Foundational Dietary Guidelines: please note, the foods listed below are primarily vegetable and fruits (ideally organic), because a primarily plant based diet is scientifically been proven to have the most dramatic anti-inflammatory and anti-cancer effects on the body. Getting adequate protein (organic and ideally sprouted legumes/nuts/seeds) and some healthy fats (avocado, cold pressed organic extra virgin coconut oil, organic extra virgin olive oil or organic nuts/seeds) are important for adequate energy and hormonal function. Some organic grass-fed, wild, pasture raised lean meats & eggs may be well tolerated and even beneficial for some individuals but overall the diet should be nutrient dense, fiber and antioxidant rich with plenty of organic fruits and vegetables. Spices & herbs can also be very healing such as basil, cilantro, turmeric, ginger, etc.. However, if your gut lining is not healthy, some foods may cause irritation and inflammation can ensue (some of these foods may be "healthy" otherwise but for you can trigger symptoms). A qualified practitioner can help you identify a supportive diet for you but trust in your bodies wisdom and pay attention to how different foods impact your well being.
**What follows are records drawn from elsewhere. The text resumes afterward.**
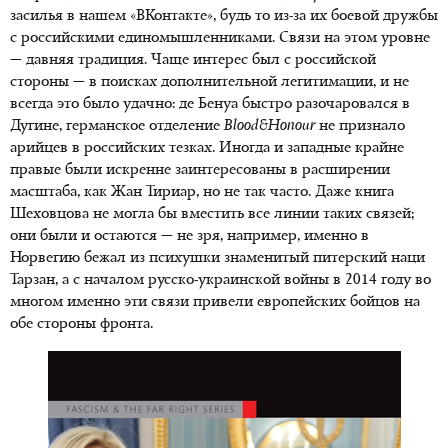
засилья в нашем «ВКонтакте», будь то из-за их боевой дружбы
с российскими единомышленниками. Связи на этом уровне
— давняя традиция. Чаще интерес был с российской
стороны — в поисках дополнительной легитимации, и не
всегда это было удачно: де Бенуа быстро разочаровался в
Дугине, германское отделение
Blood&Honour
не признало
арийцев в российских тезках. Иногда и западные крайне
правые были искренне заинтересованы в расширении
масштаба, как Жан Тириар, но не так часто. Даже книга
Шеховцова не могла бы вместить все линии таких связей;
они были и остаются — не зря, например, именно в
Норвегию бежал из психушки знаменитый питерский наци
Тарзан, а с началом русско-украинской войны в 2014 году во
многом именно эти связи привели европейских бойцов на
обе стороны фронта.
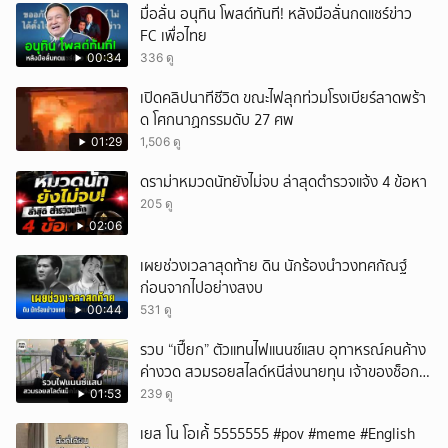
มื่อลั่น อนุทิน โพสต์ทันที! หลังมือลั่นกดแชร์ข่าว
FC เพื่อไทย
00:34
336 ดู
เปิดคลิปนาทีชีวิต ขณะไฟลุกท่วมโรงเบียร์ลาดพร้า
ด โศกนาฏกรรมดับ 27 ศพ
01:29
1,506 ดู
ดราม่าหมวดนัทยังไม่จบ ล่าสุดตำรวจแจ้ง 4 ข้อหา
205 ดู
02:06
เผยช่วงเวลาสุดท้าย ดิน นักร้องนำวงทศกัณฐ์
ก่อนจากไปอย่างสงบ
00:44
531 ดู
รวบ “เปี๊ยก” ตัวแทนไฟแนนซ์แสบ อุทาหรณ์คนค้าง
ค่างวด สวมรอยสไลด์หนีส่งนายทุน เจ้าของช็อก
หนี้ยังอยู่ - รถปลิว เสียหายกว่า 600,000 บาท
01:53
239 ดู
เยส โน โอเค้้้้ 5555555 #pov #meme #English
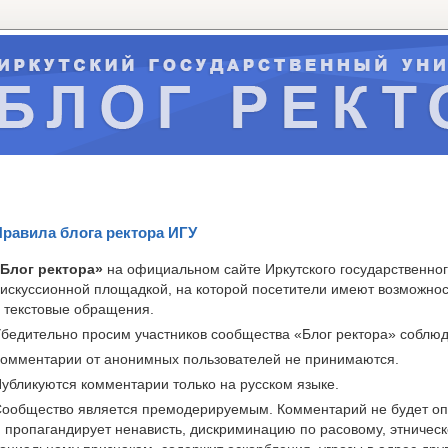
равила блога ректора ИГУ
Блог ректора»
на официальном сайте Иркутского государственног
искуссионной площадкой, на которой посетители имеют возможнос
 текстовые обращения.
бедительно просим участников сообщества «Блог ректора» соблю
омментарии от анонимных пользователей не принимаются.
убликуются комментарии только на русском языке.
ообщество является премодерируемым. Комментарий не будет опу
 пропагандирует ненависть, дискриминацию по расовому, этническ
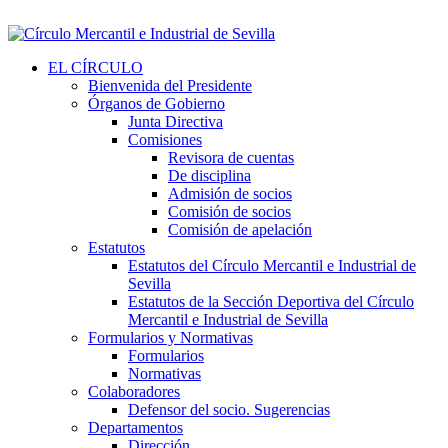
EL CÍRCULO
Bienvenida del Presidente
Órganos de Gobierno
Junta Directiva
Comisiones
Revisora de cuentas
De disciplina
Admisión de socios
Comisión de socios
Comisión de apelación
Estatutos
Estatutos del Círculo Mercantil e Industrial de
Sevilla
Estatutos de la Sección Deportiva del Círculo
Mercantil e Industrial de Sevilla
Formularios y Normativas
Formularios
Normativas
Colaboradores
Defensor del socio. Sugerencias
Departamentos
Dirección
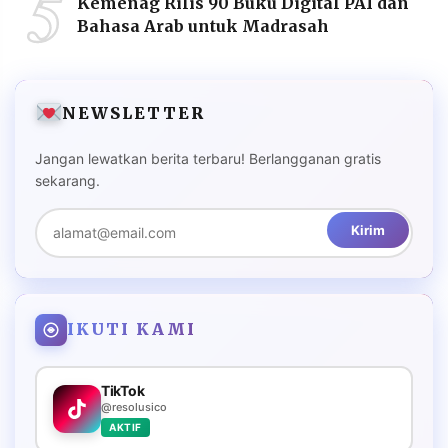
5
Kemenag Rilis 90 Buku Digital PAI dan
Bahasa Arab untuk Madrasah
NEWSLETTER
Jangan lewatkan berita terbaru! Berlangganan gratis
sekarang.
Kirim
IKUTI KAMI
TikTok
@resolusico
AKTIF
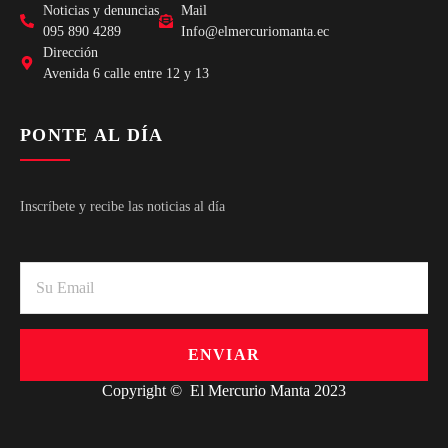
Noticias y denuncias
Mail
095 890 4289
Info@elmercuriomanta.ec
Dirección
Avenida 6 calle entre 12 y 13
PONTE AL DÍA
Inscríbete y recibe las noticias al día
ENVIAR
Copyright © El Mercurio Manta 2023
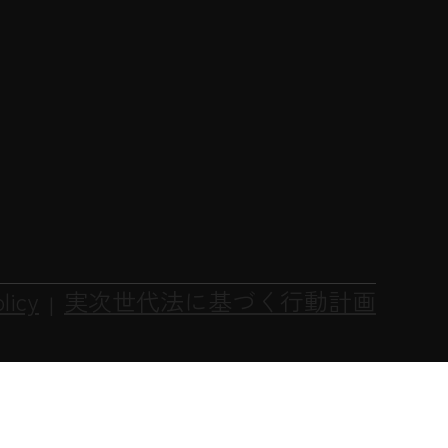
licy
実次世代法に基づく行動計画
|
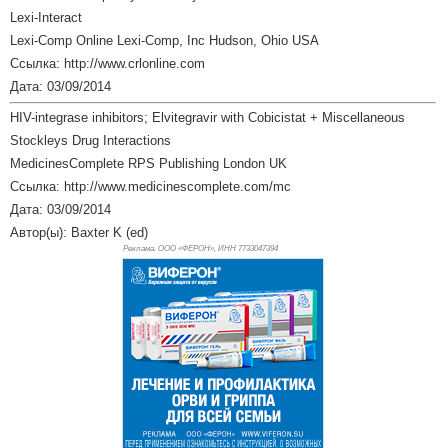
Lexi-Interact
Lexi-Comp Online Lexi-Comp, Inc Hudson, Ohio USA
Ссылка: http://www.crlonline.com
Дата: 03/09/2014
HIV-integrase inhibitors; Elvitegravir with Cobicistat + Miscellaneous
Stockleys Drug Interactions
MedicinesComplete RPS Publishing London UK
Ссылка: http://www.medicinescomplete.com/mc
Дата: 03/09/2014
Автор(ы): Baxter K (ed)
Реклама. ООО «ФЕРОН», ИНН 773
3047394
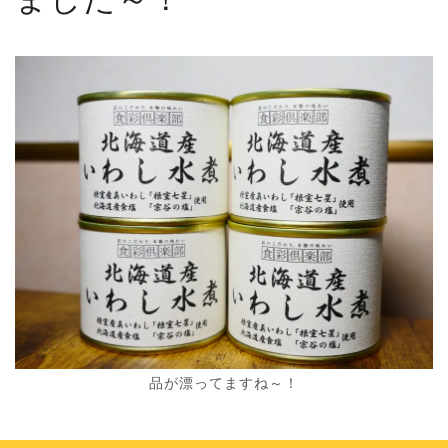
品が漂ってますね～！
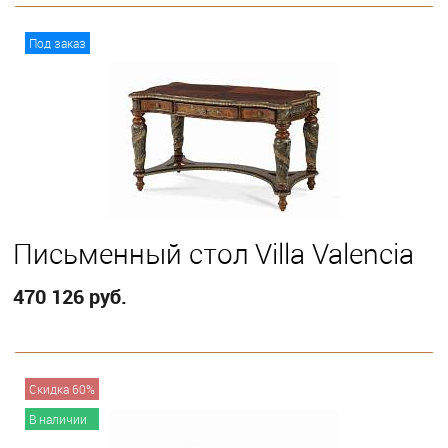
В корзину
Под заказ
Письменный стол Villa Valencia
470 126 руб.
В корзину
Скидка 60%
В наличии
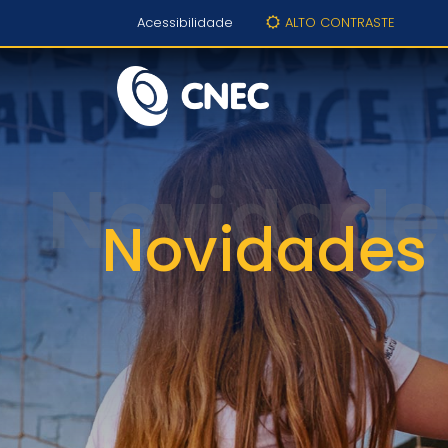
Acessibilidade
ALTO CONTRASTE
Novidades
Creating Balance: in general, foods can either nourish and strengthen your body or cause imbalance. When an imbalance occurs, foods are chosen according to their energetic qualities, such as warming, cooling, drying and moistening. To correct this balance, according to Chinese nutrition, one wants to warm the cold condition, cool the hot condition, dry the damp condition, and moisten the dry condition:
COLD Foods for HOT/WARM Conditions: Bamboo shoots, banana, grapefruit, kelp, lettuce, persimmon, salt, seaweed, water chestnut and watermelon
COOLING Foods for HOT/WARM Conditions: Apple, cucumber, lettuce, mango, millet, mung bean, pear, peppermint, radish, sesame oil, spinach, strawberry, tangerine, tomato and wild rice
HOT Foods for COLD Conditions: Black pepper, cinnamon, garlic, ginger (dried), green, red, or white pepper
WARMING Foods for COLD Conditions: Caraway, cherry, chestnut, chive, clove, coconut, coriander, date, dill, fennel, garlic, ginger (fresh), ginseng, grapefruit peel, green onion, kumquat, leek, nutmeg, onion, peach, raspberry, rosemary, spearmint, squash, star anise, sunflower seed, sweet basil, and vinegar
DRYING Foods for DAMP Conditions: Adzuki bean, celery, corn, daikon radish, garlic, green tea, jasmine tea, horseradish, kidney bean, lemon, marjoram, parsley, pumpkin, radish, scallion and turnip
LUBRICATING Foods for DRYING Conditions: Almonds, apple, banana, honey, millet, persimmon, pine nut, seaweeds, sesame seeds and spinach
NEUTRAL Foods for ALL Conditions: Adzuki bean, apricot, beetroot, black sesame seeds, cabbage, carrot, celery, corn, apple, fig, grape, honey, kidney bean, licorice, olive, papaya, pineapple, plum, potato, pumpkin, radish leaf, wild salmon, saffron, shiitake mushroom, sour plum, sunflower seed, sweet rice, sweet potato, wild white fish, white rice and yam
Additional Simple Dietary Recommendations: Drink plenty of room or warm temperature water between meals. Avoid guzzling liquids during a meal and avoid consuming iced drinks or large quantities of raw food which is difficult for the body to digest. Eat mindfully in a quiet peaceful environment without multitasking. Eat frequent small meals throughout the day. Consume protein at every meal and avoid processed sugar. Eat lots of colorful seasonal local and organic fruits/vegetables as much as possible incorporating sour, sweet, pungent, bitter, and salty flavors into each meal for optimal energy and balance.